++++ Data for the task

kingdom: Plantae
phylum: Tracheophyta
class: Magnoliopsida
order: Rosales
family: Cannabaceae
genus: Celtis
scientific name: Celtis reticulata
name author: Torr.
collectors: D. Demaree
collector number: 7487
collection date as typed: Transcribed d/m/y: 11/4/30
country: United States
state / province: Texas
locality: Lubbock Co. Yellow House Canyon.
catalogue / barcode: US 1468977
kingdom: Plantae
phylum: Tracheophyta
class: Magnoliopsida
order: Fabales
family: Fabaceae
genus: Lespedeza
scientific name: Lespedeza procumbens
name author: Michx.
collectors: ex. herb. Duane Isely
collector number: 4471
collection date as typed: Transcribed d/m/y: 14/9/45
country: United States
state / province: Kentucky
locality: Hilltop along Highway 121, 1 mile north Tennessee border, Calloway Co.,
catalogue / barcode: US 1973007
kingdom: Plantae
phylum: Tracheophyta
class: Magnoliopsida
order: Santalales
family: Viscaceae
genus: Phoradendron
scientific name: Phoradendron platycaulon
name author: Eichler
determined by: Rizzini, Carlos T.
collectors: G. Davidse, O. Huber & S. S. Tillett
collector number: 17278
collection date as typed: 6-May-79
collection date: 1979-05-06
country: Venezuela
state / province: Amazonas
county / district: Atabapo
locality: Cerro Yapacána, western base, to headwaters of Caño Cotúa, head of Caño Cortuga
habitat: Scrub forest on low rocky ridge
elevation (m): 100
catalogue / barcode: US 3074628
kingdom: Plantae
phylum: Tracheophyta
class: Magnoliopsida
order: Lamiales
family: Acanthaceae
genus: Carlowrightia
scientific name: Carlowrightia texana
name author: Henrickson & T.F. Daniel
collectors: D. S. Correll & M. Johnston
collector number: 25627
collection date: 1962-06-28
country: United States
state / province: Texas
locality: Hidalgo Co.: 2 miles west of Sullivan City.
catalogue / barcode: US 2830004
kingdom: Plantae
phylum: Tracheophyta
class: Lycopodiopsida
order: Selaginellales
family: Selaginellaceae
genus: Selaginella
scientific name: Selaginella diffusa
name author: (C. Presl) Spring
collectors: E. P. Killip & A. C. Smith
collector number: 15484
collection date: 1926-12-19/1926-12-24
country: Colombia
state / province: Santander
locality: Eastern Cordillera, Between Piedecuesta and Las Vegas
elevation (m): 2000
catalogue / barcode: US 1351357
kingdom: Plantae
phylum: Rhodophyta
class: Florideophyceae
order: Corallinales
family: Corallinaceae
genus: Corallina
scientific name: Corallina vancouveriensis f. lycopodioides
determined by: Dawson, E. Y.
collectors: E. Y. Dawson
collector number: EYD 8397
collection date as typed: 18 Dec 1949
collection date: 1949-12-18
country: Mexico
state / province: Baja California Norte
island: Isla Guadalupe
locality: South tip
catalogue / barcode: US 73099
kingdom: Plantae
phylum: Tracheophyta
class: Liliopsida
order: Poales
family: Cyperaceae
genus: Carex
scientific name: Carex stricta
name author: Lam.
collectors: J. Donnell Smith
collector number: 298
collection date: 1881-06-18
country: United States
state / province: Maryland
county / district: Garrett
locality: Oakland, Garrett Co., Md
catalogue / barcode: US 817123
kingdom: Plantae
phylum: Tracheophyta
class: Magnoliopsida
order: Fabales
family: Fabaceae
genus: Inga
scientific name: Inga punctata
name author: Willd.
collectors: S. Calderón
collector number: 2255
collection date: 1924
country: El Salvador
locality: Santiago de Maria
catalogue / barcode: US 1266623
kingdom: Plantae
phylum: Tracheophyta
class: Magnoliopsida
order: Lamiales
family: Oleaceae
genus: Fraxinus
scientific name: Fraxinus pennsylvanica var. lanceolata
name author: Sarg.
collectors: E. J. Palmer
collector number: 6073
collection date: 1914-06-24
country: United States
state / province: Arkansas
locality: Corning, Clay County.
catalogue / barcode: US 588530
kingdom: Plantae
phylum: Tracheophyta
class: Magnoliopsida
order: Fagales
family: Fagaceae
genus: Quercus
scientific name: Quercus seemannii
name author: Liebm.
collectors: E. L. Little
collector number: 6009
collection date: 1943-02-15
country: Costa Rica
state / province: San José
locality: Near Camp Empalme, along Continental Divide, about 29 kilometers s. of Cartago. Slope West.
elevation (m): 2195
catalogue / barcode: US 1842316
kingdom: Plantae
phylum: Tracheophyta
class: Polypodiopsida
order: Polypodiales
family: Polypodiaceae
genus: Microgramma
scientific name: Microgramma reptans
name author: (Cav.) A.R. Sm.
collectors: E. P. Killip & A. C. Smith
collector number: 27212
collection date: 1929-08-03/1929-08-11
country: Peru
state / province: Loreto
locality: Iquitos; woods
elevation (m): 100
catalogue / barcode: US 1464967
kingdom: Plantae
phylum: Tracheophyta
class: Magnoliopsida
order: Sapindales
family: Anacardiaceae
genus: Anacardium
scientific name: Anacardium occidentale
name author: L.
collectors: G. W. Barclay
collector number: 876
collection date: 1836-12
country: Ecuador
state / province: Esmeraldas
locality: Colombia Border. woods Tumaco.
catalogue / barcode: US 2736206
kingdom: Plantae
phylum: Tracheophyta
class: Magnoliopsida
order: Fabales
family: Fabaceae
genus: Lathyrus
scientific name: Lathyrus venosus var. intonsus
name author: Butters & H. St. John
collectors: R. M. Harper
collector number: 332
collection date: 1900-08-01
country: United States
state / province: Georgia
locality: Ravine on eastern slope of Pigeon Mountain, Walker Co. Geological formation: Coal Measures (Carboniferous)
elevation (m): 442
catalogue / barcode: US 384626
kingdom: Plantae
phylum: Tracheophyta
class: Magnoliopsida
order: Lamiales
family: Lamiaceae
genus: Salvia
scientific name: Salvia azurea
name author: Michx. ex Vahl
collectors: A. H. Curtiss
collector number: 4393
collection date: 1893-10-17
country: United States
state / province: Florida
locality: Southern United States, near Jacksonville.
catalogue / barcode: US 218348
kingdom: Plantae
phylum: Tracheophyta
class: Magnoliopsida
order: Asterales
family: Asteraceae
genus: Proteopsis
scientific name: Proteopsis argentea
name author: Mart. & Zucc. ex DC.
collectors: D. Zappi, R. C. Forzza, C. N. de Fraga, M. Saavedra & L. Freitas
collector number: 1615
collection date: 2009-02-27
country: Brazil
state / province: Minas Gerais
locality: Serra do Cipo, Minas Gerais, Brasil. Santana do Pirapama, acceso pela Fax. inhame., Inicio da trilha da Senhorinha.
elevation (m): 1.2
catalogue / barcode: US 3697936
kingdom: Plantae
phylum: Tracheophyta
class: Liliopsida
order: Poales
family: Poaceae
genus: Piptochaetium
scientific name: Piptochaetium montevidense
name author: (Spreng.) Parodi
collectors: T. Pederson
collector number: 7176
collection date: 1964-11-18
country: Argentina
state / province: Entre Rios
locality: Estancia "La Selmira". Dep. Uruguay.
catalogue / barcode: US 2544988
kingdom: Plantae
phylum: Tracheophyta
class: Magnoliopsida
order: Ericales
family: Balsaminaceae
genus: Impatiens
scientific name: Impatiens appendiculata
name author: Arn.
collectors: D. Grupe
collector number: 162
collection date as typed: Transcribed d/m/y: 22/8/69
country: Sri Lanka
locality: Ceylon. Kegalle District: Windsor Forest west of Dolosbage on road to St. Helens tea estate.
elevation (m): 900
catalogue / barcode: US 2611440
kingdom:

++++++++

= Exercise details =
Convert every line of the data above into a numbered list, omitting any blank lines.

= Solution =
1. kingdom: Plantae
2. phylum: Tracheophyta
3. class: Magnoliopsida
4. order: Rosales
5. family: Cannabaceae
6. genus: Celtis
7. scientific name: Celtis reticulata
8. name author: Torr.
9. collectors: D. Demaree
10. collector number: 7487
11. collection date as typed: Transcribed d/m/y: 11/4/30
12. country: United States
13. state / province: Texas
14. locality: Lubbock Co. Yellow House Canyon.
15. catalogue / barcode: US 1468977
16. kingdom: Plantae
17. phylum: Tracheophyta
18. class: Magnoliopsida
19. order: Fabales
20. family: Fabaceae
21. genus: Lespedeza
22. scientific name: Lespedeza procumbens
23. name author: Michx.
24. collectors: ex. herb. Duane Isely
25. collector number: 4471
26. collection date as typed: Transcribed d/m/y: 14/9/45
27. country: United States
28. state / province: Kentucky
29. locality: Hilltop along Highway 121, 1 mile north Tennessee border, Calloway Co.,
30. catalogue / barcode: US 1973007
31. kingdom: Plantae
32. phylum: Tracheophyta
33. class: Magnoliopsida
34. order: Santalales
35. family: Viscaceae
36. genus: Phoradendron
37. scientific name: Phoradendron platycaulon
38. name author: Eichler
39. determined by: Rizzini, Carlos T.
40. collectors: G. Davidse, O. Huber & S. S. Tillett
41. collector number: 17278
42. collection date as typed: 6-May-79
43. collection date: 1979-05-06
44. country: Venezuela
45. state / province: Amazonas
46. county / district: Atabapo
47. locality: Cerro Yapacána, western base, to headwaters of Caño Cotúa, head of Caño Cortuga
48. habitat: Scrub forest on low rocky ridge
49. elevation (m): 100
50. catalogue / barcode: US 3074628
51. kingdom: Plantae
52. phylum: Tracheophyta
53. class: Magnoliopsida
54. order: Lamiales
55. family: Acanthaceae
56. genus: Carlowrightia
57. scientific name: Carlowrightia texana
58. name author: Henrickson & T.F. Daniel
59. collectors: D. S. Correll & M. Johnston
60. collector number: 25627
61. collection date: 1962-06-28
62. country: United States
63. state / province: Texas
64. locality: Hidalgo Co.: 2 miles west of Sullivan City.
65. catalogue / barcode: US 2830004
66. kingdom: Plantae
67. phylum: Tracheophyta
68. class: Lycopodiopsida
69. order: Selaginellales
70. family: Selaginellaceae
71. genus: Selaginella
72. scientific name: Selaginella diffusa
73. name author: (C. Presl) Spring
74. collectors: E. P. Killip & A. C. Smith
75. collector number: 15484
76. collection date: 1926-12-19/1926-12-24
77. country: Colombia
78. state / province: Santander
79. locality: Eastern Cordillera, Between Piedecuesta and Las Vegas
80. elevation (m): 2000
81. catalogue / barcode: US 1351357
82. kingdom: Plantae
83. phylum: Rhodophyta
84. class: Florideophyceae
85. order: Corallinales
86. family: Corallinaceae
87. genus: Corallina
88. scientific name: Corallina vancouveriensis f. lycopodioides
89. determined by: Dawson, E. Y.
90. collectors: E. Y. Dawson
91. collector number: EYD 8397
92. collection date as typed: 18 Dec 1949
93. collection date: 1949-12-18
94. country: Mexico
95. state / province: Baja California Norte
96. island: Isla Guadalupe
97. locality: South tip
98. catalogue / barcode: US 73099
99. kingdom: Plantae
100. phylum: Tracheophyta
101. class: Liliopsida
102. order: Poales
103. family: Cyperaceae
104. genus: Carex
105. scientific name: Carex stricta
106. name author: Lam.
107. collectors: J. Donnell Smith
108. collector number: 298
109. collection date: 1881-06-18
110. country: United States
111. state / province: Maryland
112. county / district: Garrett
113. locality: Oakland, Garrett Co., Md
114. catalogue / barcode: US 817123
115. kingdom: Plantae
116. phylum: Tracheophyta
117. class: Magnoliopsida
118. order: Fabales
119. family: Fabaceae
120. genus: Inga
121. scientific name: Inga punctata
122. name author: Willd.
123. collectors: S. Calderón
124. collector number: 2255
125. collection date: 1924
126. country: El Salvador
127. locality: Santiago de Maria
128. catalogue / barcode: US 1266623
129. kingdom: Plantae
130. phylum: Tracheophyta
131. class: Magnoliopsida
132. order: Lamiales
133. family: Oleaceae
134. genus: Fraxinus
135. scientific name: Fraxinus pennsylvanica var. lanceolata
136. name author: Sarg.
137. collectors: E. J. Palmer
138. collector number: 6073
139. collection date: 1914-06-24
140. country: United States
141. state / province: Arkansas
142. locality: Corning, Clay County.
143. catalogue / barcode: US 588530
144. kingdom: Plantae
145. phylum: Tracheophyta
146. class: Magnoliopsida
147. order: Fagales
148. family: Fagaceae
149. genus: Quercus
150. scientific name: Quercus seemannii
151. name author: Liebm.
152. collectors: E. L. Little
153. collector number: 6009
154. collection date: 1943-02-15
155. country: Costa Rica
156. state / province: San José
157. locality: Near Camp Empalme, along Continental Divide, about 29 kilometers s. of Cartago. Slope West.
158. elevation (m): 2195
159. catalogue / barcode: US 1842316
160. kingdom: Plantae
161. phylum: Tracheophyta
162. class: Polypodiopsida
163. order: Polypodiales
164. family: Polypodiaceae
165. genus: Microgramma
166. scientific name: Microgramma reptans
167. name author: (Cav.) A.R. Sm.
168. collectors: E. P. Killip & A. C. Smith
169. collector number: 27212
170. collection date: 1929-08-03/1929-08-11
171. country: Peru
172. state / province: Loreto
173. locality: Iquitos; woods
174. elevation (m): 100
175. catalogue / barcode: US 1464967
176. kingdom: Plantae
177. phylum: Tracheophyta
178. class: Magnoliopsida
179. order: Sapindales
180. family: Anacardiaceae
181. genus: Anacardium
182. scientific name: Anacardium occidentale
183. name author: L.
184. collectors: G. W. Barclay
185. collector number: 876
186. collection date: 1836-12
187. country: Ecuador
188. state / province: Esmeraldas
189. locality: Colombia Border. woods Tumaco.
190. catalogue / barcode: US 2736206
191. kingdom: Plantae
192. phylum: Tracheophyta
193. class: Magnoliopsida
194. order: Fabales
195. family: Fabaceae
196. genus: Lathyrus
197. scientific name: Lathyrus venosus var. intonsus
198. name author: Butters & H. St. John
199. collectors: R. M. Harper
200. collector number: 332
201. collection date: 1900-08-01
202. country: United States
203. state / province: Georgia
204. locality: Ravine on eastern slope of Pigeon Mountain, Walker Co. Geological formation: Coal Measures (Carboniferous)
205. elevation (m): 442
206. catalogue / barcode: US 384626
207. kingdom: Plantae
208. phylum: Tracheophyta
209. class: Magnoliopsida
210. order: Lamiales
211. family: Lamiaceae
212. genus: Salvia
213. scientific name: Salvia azurea
214. name author: Michx. ex Vahl
215. collectors: A. H. Curtiss
216. collector number: 4393
217. collection date: 1893-10-17
218. country: United States
219. state / province: Florida
220. locality: Southern United States, near Jacksonville.
221. catalogue / barcode: US 218348
222. kingdom: Plantae
223. phylum: Tracheophyta
224. class: Magnoliopsida
225. order: Asterales
226. family: Asteraceae
227. genus: Proteopsis
228. scientific name: Proteopsis argentea
229. name author: Mart. & Zucc. ex DC.
230. collectors: D. Zappi, R. C. Forzza, C. N. de Fraga, M. Saavedra & L. Freitas
231. collector number: 1615
232. collection date: 2009-02-27
233. country: Brazil
234. state / province: Minas Gerais
235. locality: Serra do Cipo, Minas Gerais, Brasil. Santana do Pirapama, acceso pela Fax. inhame., Inicio da trilha da Senhorinha.
236. elevation (m): 1.2
237. catalogue / barcode: US 3697936
238. kingdom: Plantae
239. phylum: Tracheophyta
240. class: Liliopsida
241. order: Poales
242. family: Poaceae
243. genus: Piptochaetium
244. scientific name: Piptochaetium montevidense
245. name author: (Spreng.) Parodi
246. collectors: T. Pederson
247. collector number: 7176
248. collection date: 1964-11-18
249. country: Argentina
250. state / province: Entre Rios
251. locality: Estancia "La Selmira". Dep. Uruguay.
252. catalogue / barcode: US 2544988
253. kingdom: Plantae
254. phylum: Tracheophyta
255. class: Magnoliopsida
256. order: Ericales
257. family: Balsaminaceae
258. genus: Impatiens
259. scientific name: Impatiens appendiculata
260. name author: Arn.
261. collectors: D. Grupe
262. collector number: 162
263. collection date as typed: Transcribed d/m/y: 22/8/69
264. country: Sri Lanka
265. locality: Ceylon. Kegalle District: Windsor Forest west of Dolosbage on road to St. Helens tea estate.
266. elevation (m): 900
267. catalogue / barcode: US 2611440
268. kingdom:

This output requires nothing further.